We have a “great cloud of witnesses” in the prophets, the apostles, our pastors, and our forerunners here at St John’s. Miss Jane Martin entitled her video history of St John’s Church, “A Great Cloud of Witnesses.” Those who came before us here at our church ran their race and left as evidence our buildings, our stained-glass windows, various other memorials, and a living church for us.

The writer of Hebrews suggests that we should not concentrate on those past heroes of our faith, though, but that we need to fix our attention on Jesus who ran this Christian race and set our goals.

We run the race for eternal life, the prize that is already won for us, keeping our mind on Jesus, “the pioneer and perfecter of our faith.” In the running, we become more like Jesus. Even though we never reach perfection, we are improved by the striving.

Jesus endured death on the cross to pay for our “sin that clings so closely” to us. He knew that after His glorious resurrection, His victory over sin and death, He had a place reserved in heaven beside the Father.

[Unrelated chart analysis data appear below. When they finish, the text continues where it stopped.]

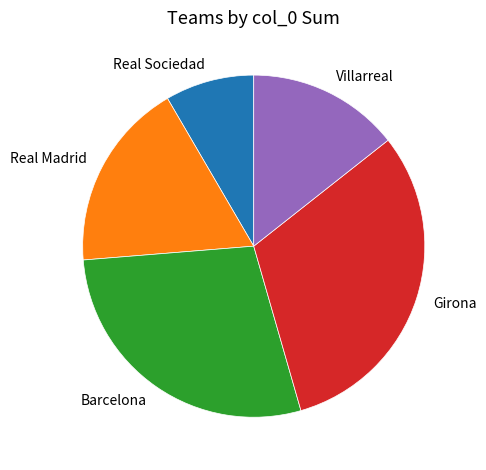

How many segments does this pie chart have?

5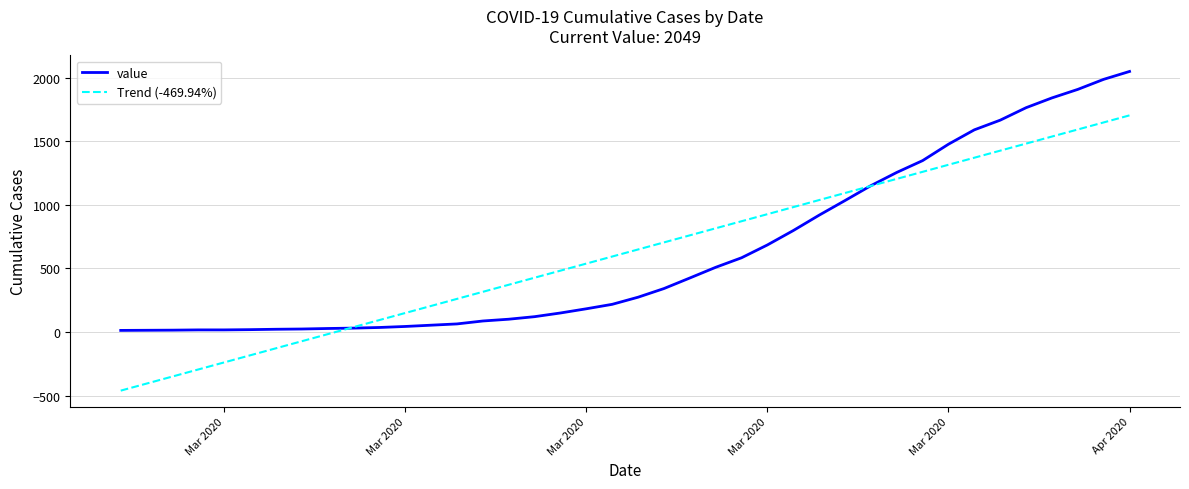

How many values in the Trend (-469.94%) series are below 649?

20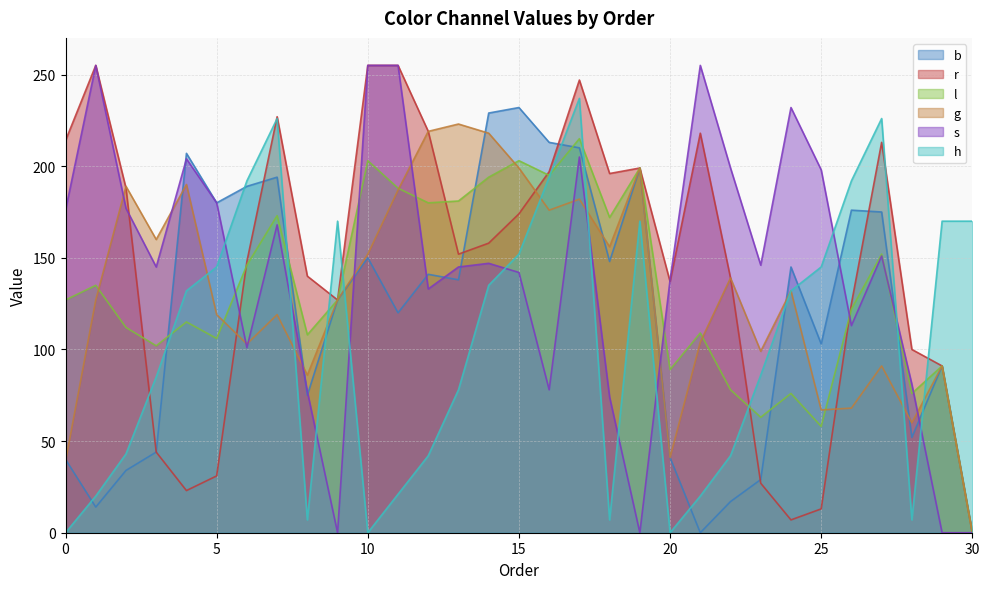

Rank the series at 17 from highest to lowest value.

r, h, l, b, s, g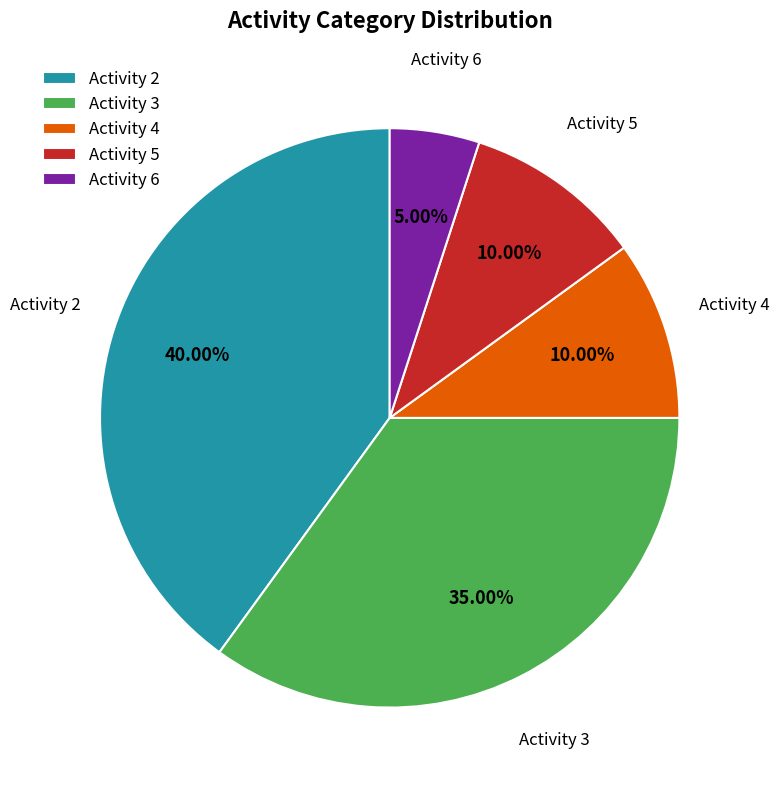

Does any single category account for the majority?

No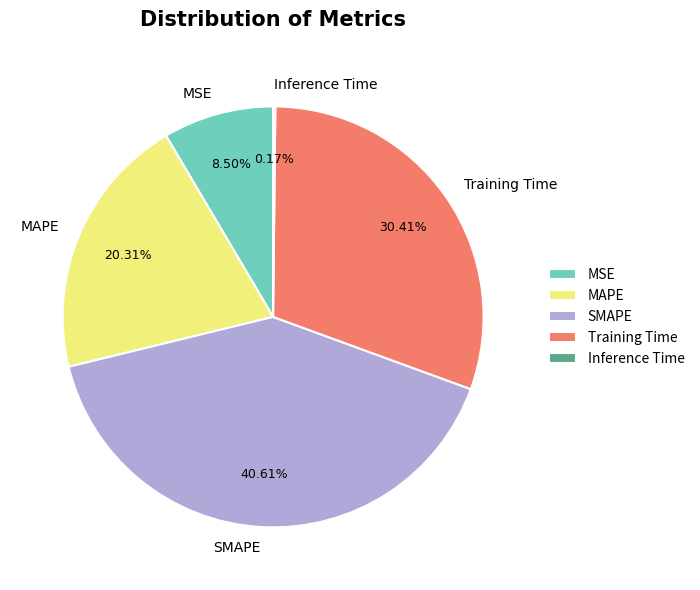

Is Training Time the majority of the pie?

No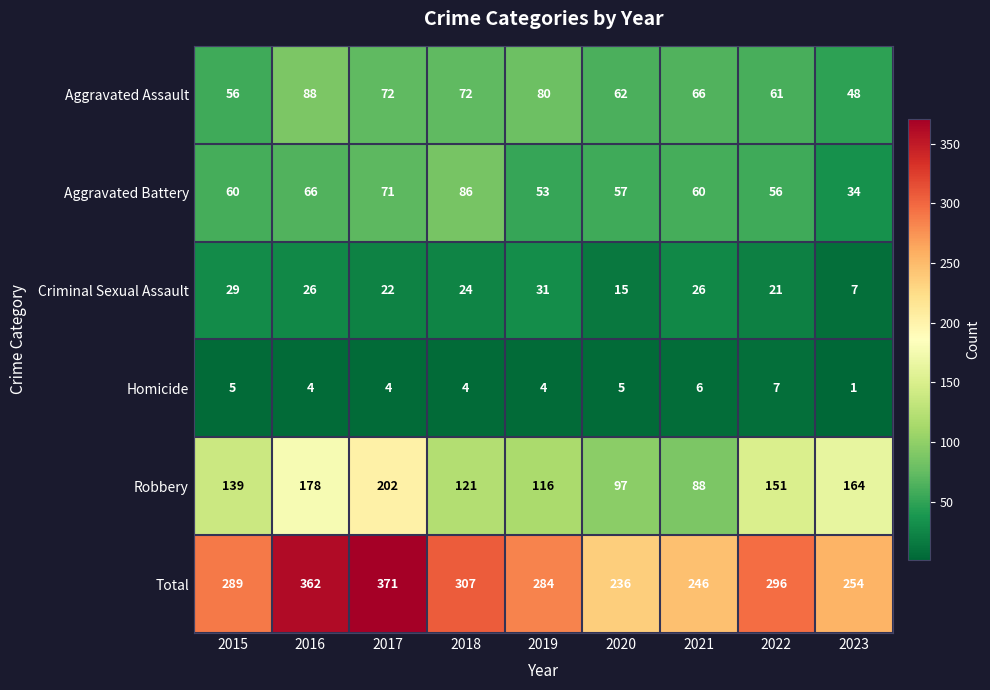

List the series in order of their peak value, lowest first.

Homicide, Criminal Sexual Assault, Aggravated Battery, Aggravated Assault, Robbery, Total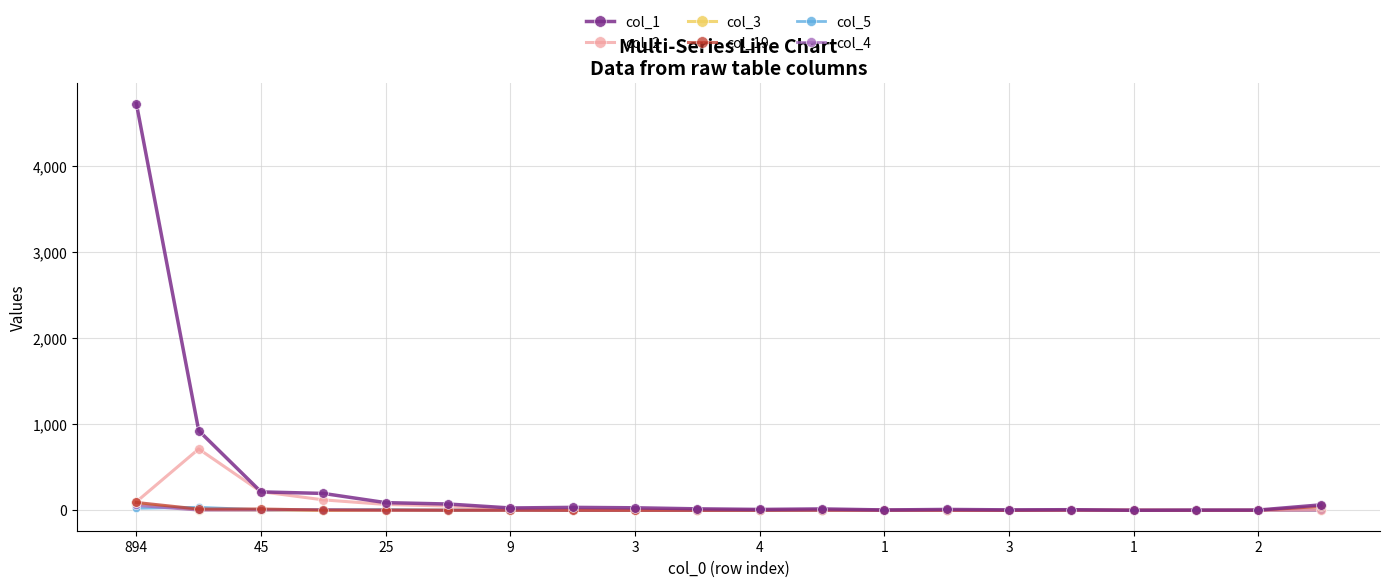

True or false: col_4 has more than 1 interior local peaks.

True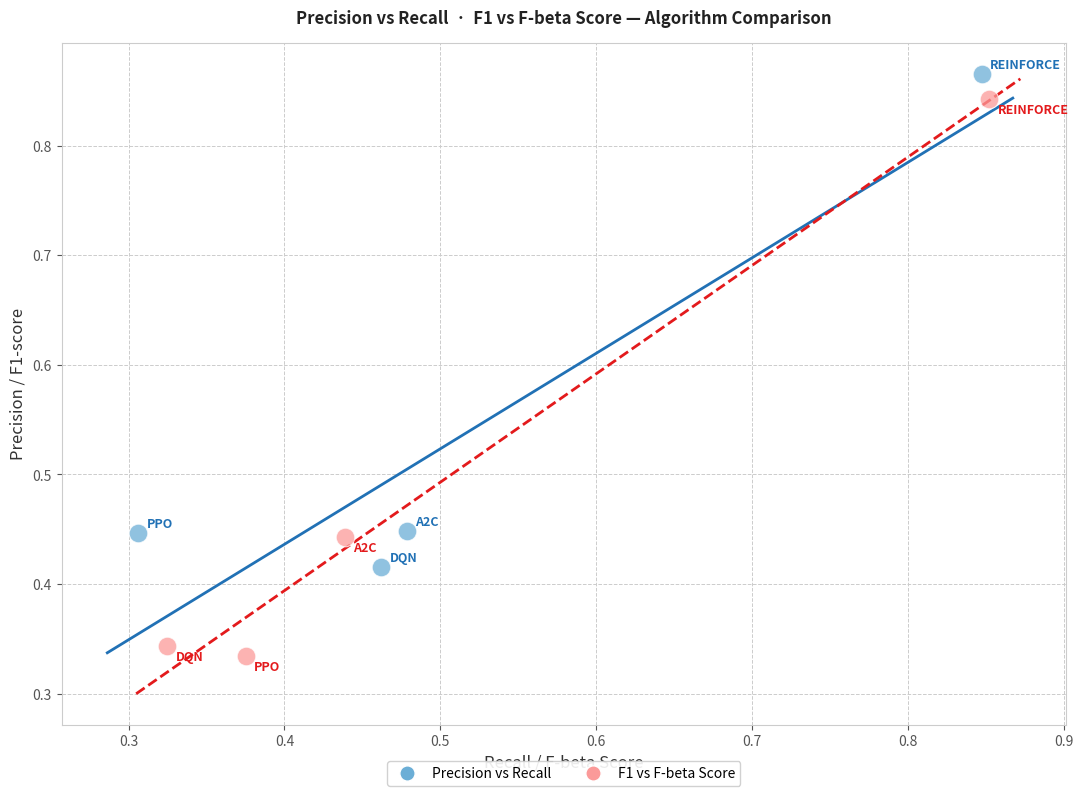

Which series has the widest spread of Y values?

F1 vs F-beta Score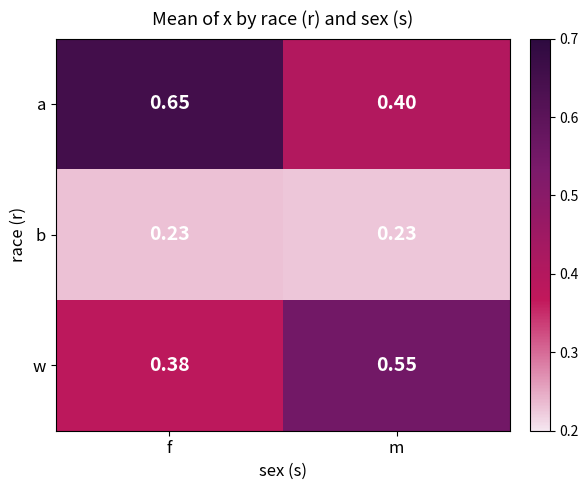

At which label is w closest to 0?

f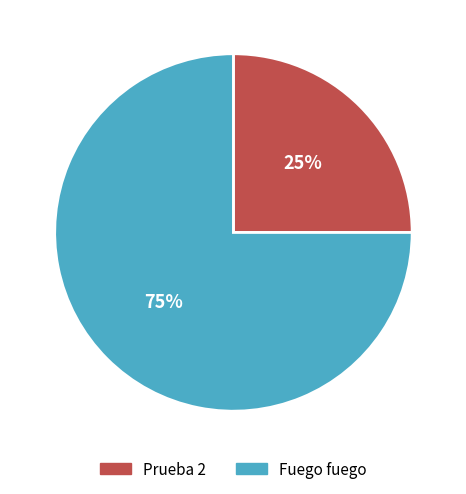

To the nearest percent, what percentage of the pie is Fuego fuego?

75%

At the end of our successful race through this life, we have a place reserved in heaven, too! In John’s gospel (John 14: 3), Jesus promises, “…I will come back and take you to myself, so that you will be where I am.”

Prayer: Father in Heaven, You sent Jesus to us and a great cloud of witnesses pointing to Him. Guide us as your church to remember our past and to plan for the future with stewardship. Lead us to serve people now and to keep a church here for future generations to gain more witnesses for You. Amen.